◆ TO-DO LIST
1. Using the ice-melting abstract below, explain in one to three sentences why the model combines a Direct Numerical Simulation code with a phase-field formulation.
2. In the ice-melting abstract below, which kinds of stratification should the proposed parameterization take into account?
3. Decide whether each statement agrees with the ice-melting abstract below. Answer yes or no, and quote the words of the abstract that decide it.
(a) The talk presents final results of the simulations.
(b) The solid ice phase in the model is diffusive.
(c) The phase-field method keeps the ice-ocean interface smooth and fixed.

◆ SOURCE TEXT
------------------------------
EGU2020-19054
https://doi.org/10.5194/egusphere-egu2020-19054
EGU General Assembly 2020
© Author(s) 2020. This work is distributed under
the Creative Commons Attribution 4.0 License.

Ice melting in a turbulent stratified shear flow

Louis-Alexandre Couston1, Eric Hester2, Benjamin Favier3, Adrian Jenkins1, and Paul Holland1
Louis-Alexandre Couston et al.
  • 1British Antarctic Survey, Cambridge, UK (loton@bas.ac.uk)
  • 2Department of Mathematics and Statistics, University of Sydney, Australia
  • 3Institut de Recherche sur les Phénomènes Hors Equilibre, Aix-Marseille Université, Marseille, France

In this talk I will present preliminary results of direct numerical simulations of ice melting in a turbulent stratified shear flow. The model solves the evolution of the turbulent fluid phase and of the diffusive solid ice phase, due to melting and freezing, in a fully coupled way. This is done by combining a Direct Numerical Simulation (DNS) code with a novel formulation of the equations for the solid and liquid phases of water based on the phase-field method. DNS enables turbulent motions to be simulated without approximation, i.e. solving Navier Stokes equations, while the phase-field method allows the ice-ocean interface to be rough and evolve in response to melting. I will present results on the turbulent boundary layer and on the self-generated basal topography at the ice-water interface. The ultimate goal of this work is to propose a new DNS-based parameterization of the melting process at rough ice-ocean boundaries that takes into account the effects of temperature and salt stratification, and flow velocities.
------------------------------
◆ Records from a dataset
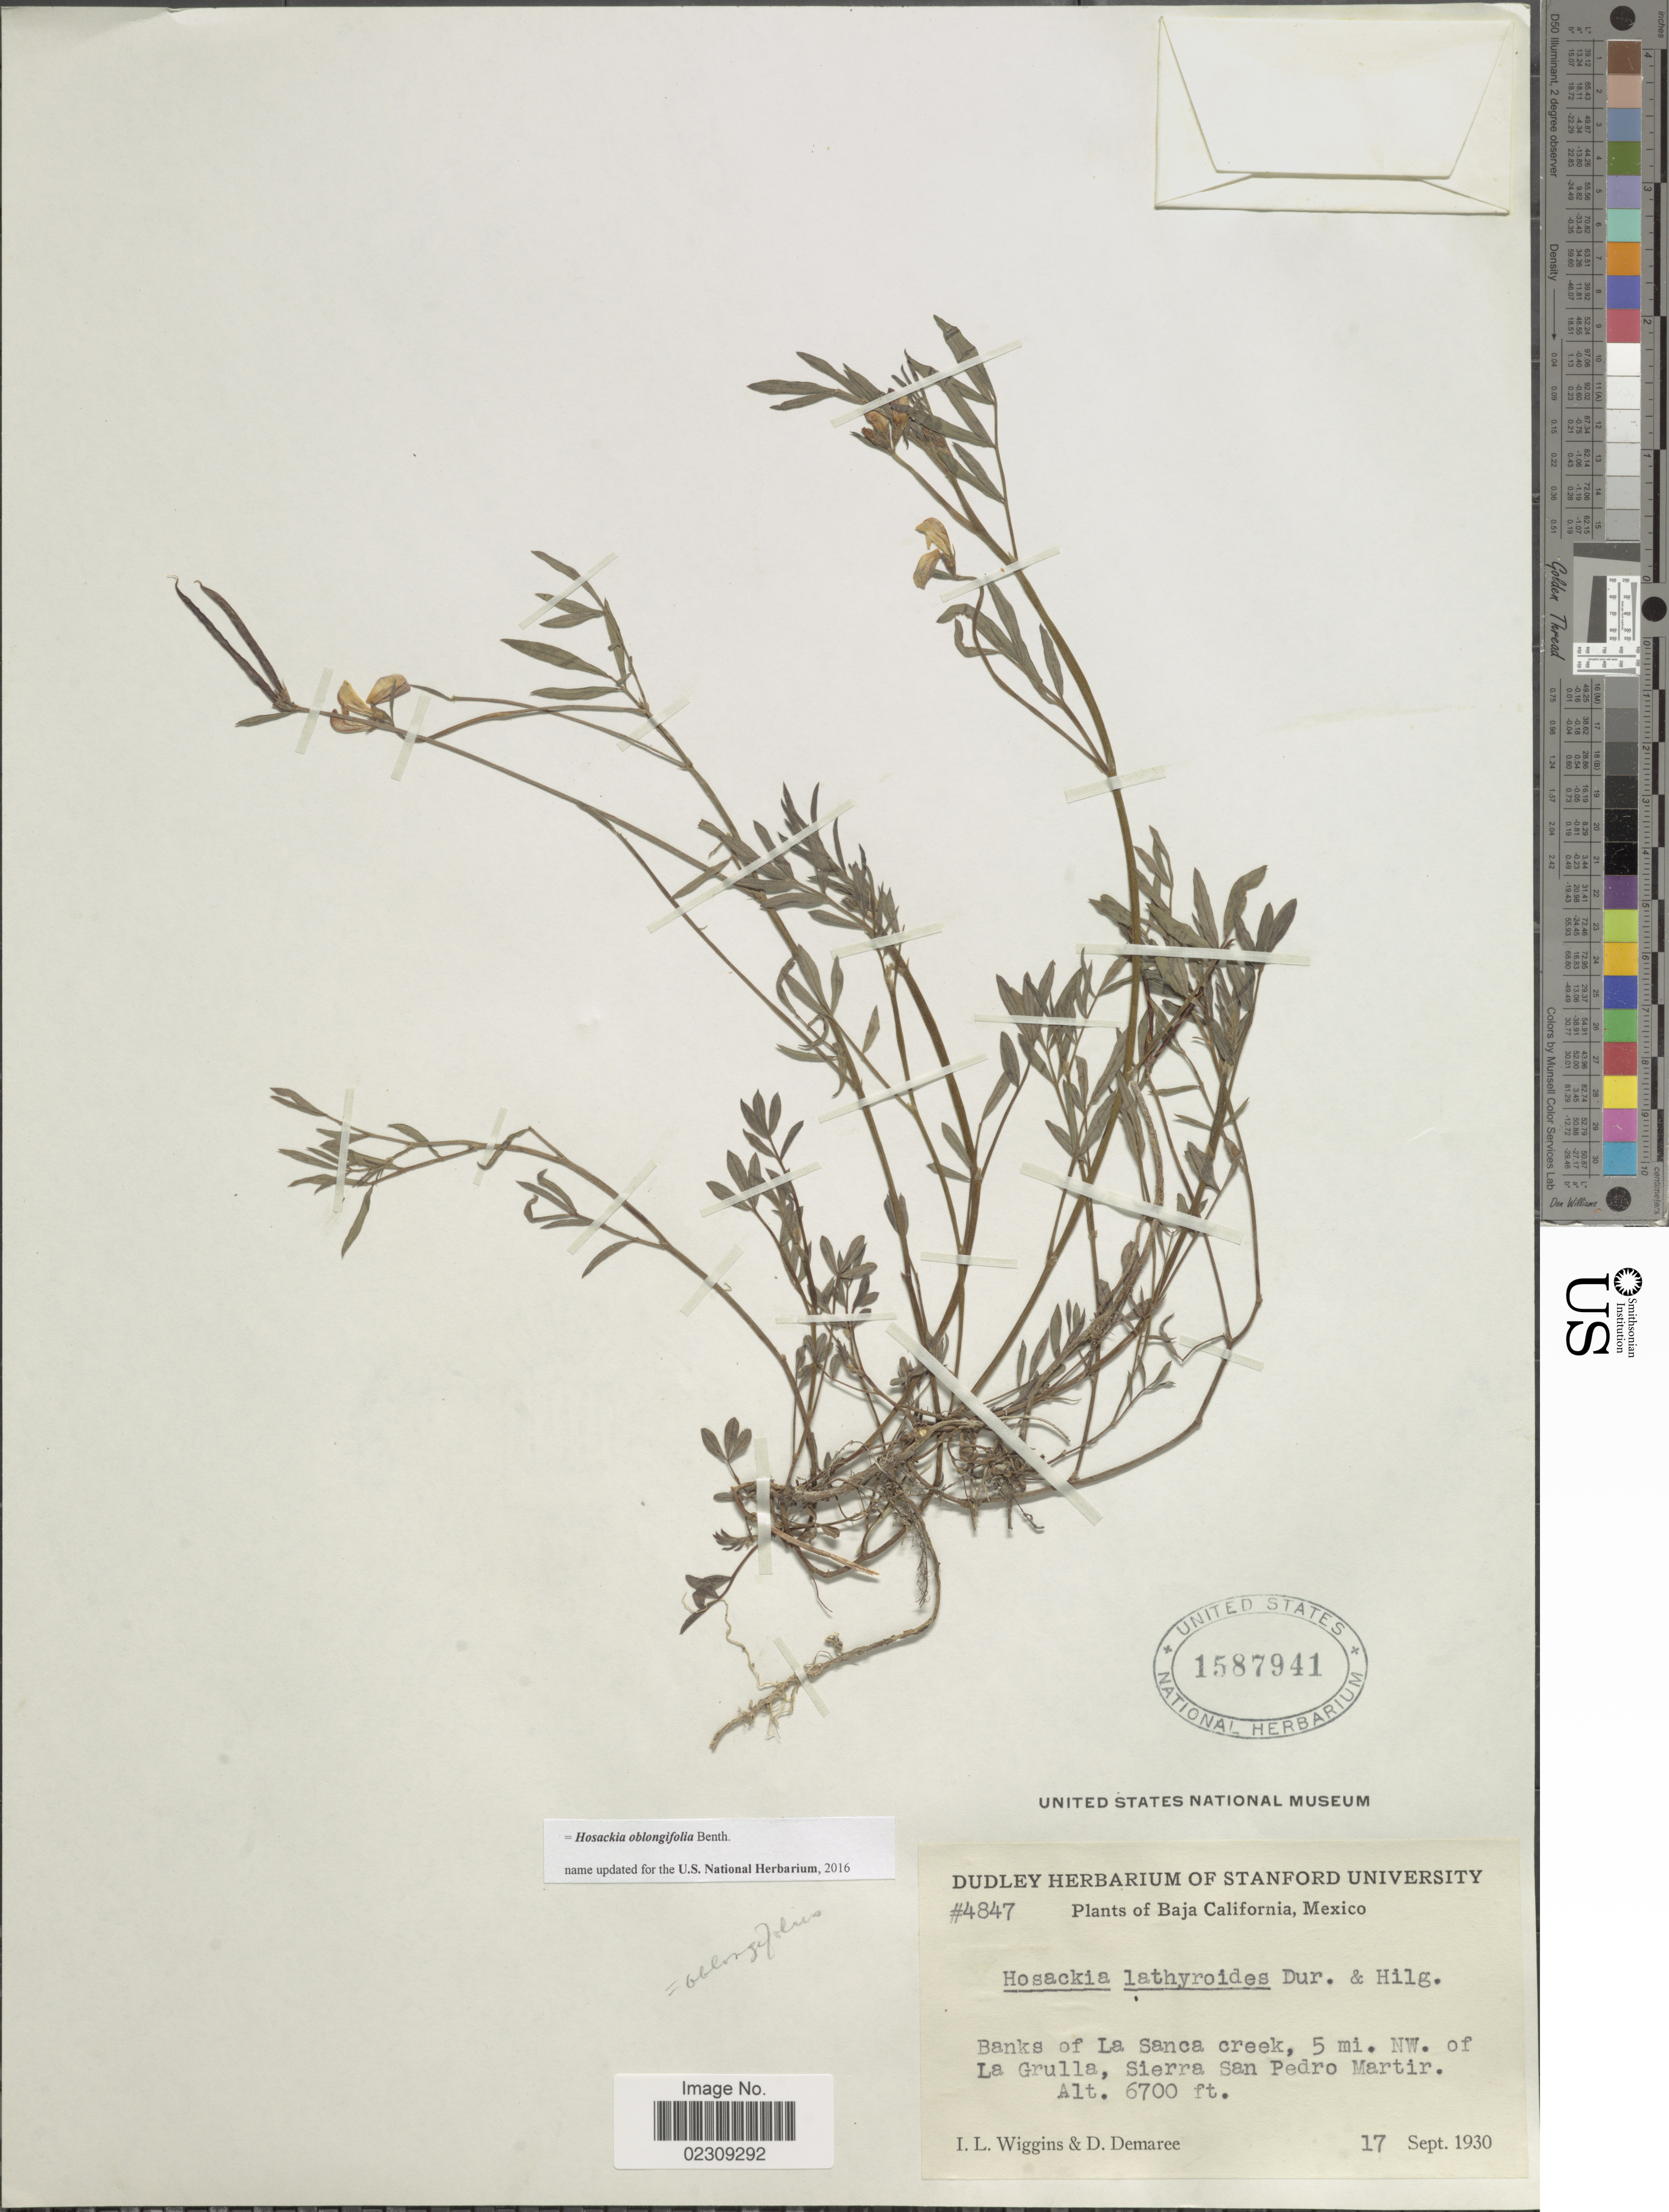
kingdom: Plantae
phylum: Tracheophyta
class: Magnoliopsida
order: Fabales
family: Fabaceae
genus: Hosackia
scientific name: Hosackia oblongifolia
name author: Benth.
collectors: I. L. Wiggins & D. Demaree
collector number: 4847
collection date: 1930-09-17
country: Mexico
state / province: Baja California Norte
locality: Banks of La Sanca creek, 5 mi NW of La Grulla, Sierra San Pedro Martir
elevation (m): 2042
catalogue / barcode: US 1587941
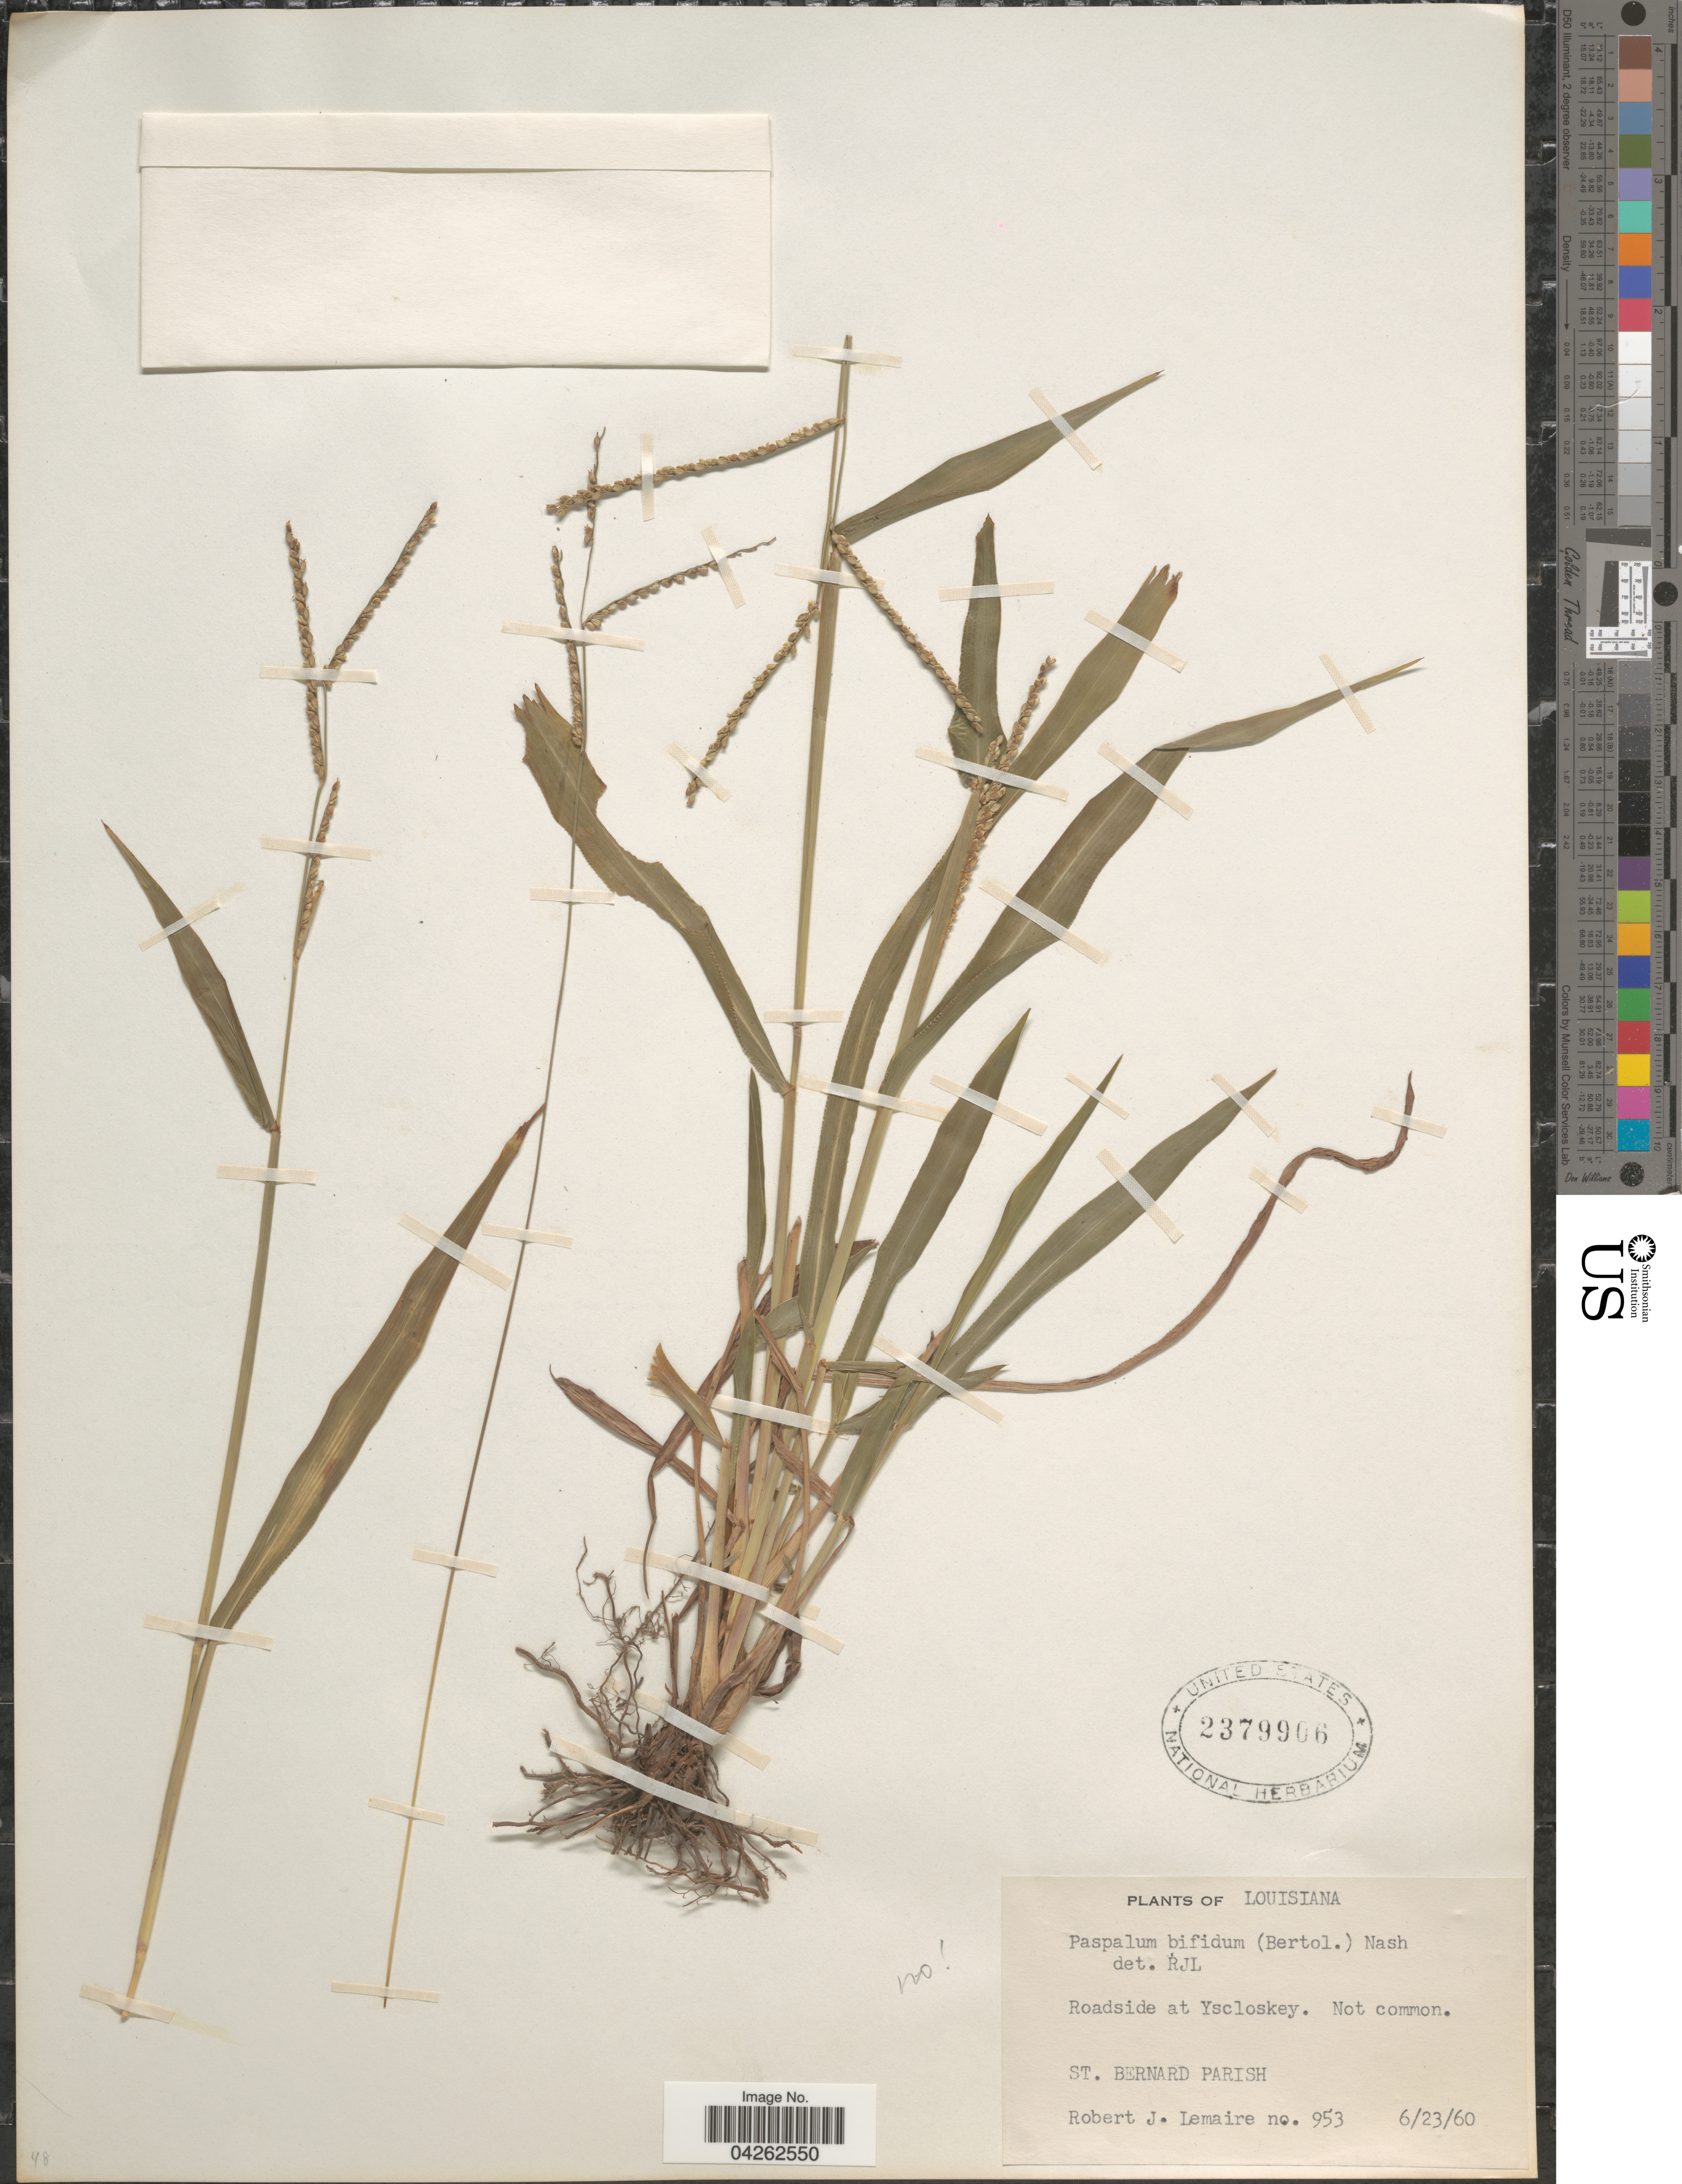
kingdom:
------------------------------
◆ OUTPUTS
1. Direct Numerical Simulation lets turbulent motions be simulated without approximation by solving the Navier Stokes equations. The phase-field method allows the ice-ocean interface to be rough and to evolve in response to melting. Together they let the model handle the turbulent fluid and the melting ice in a fully coupled way.

2. Temperature and salt stratification.

3.
(a) No: "preliminary results of direct numerical simulations"
(b) Yes: "the diffusive solid ice phase"
(c) No: "allows the ice-ocean interface to be rough and evolve in response to melting"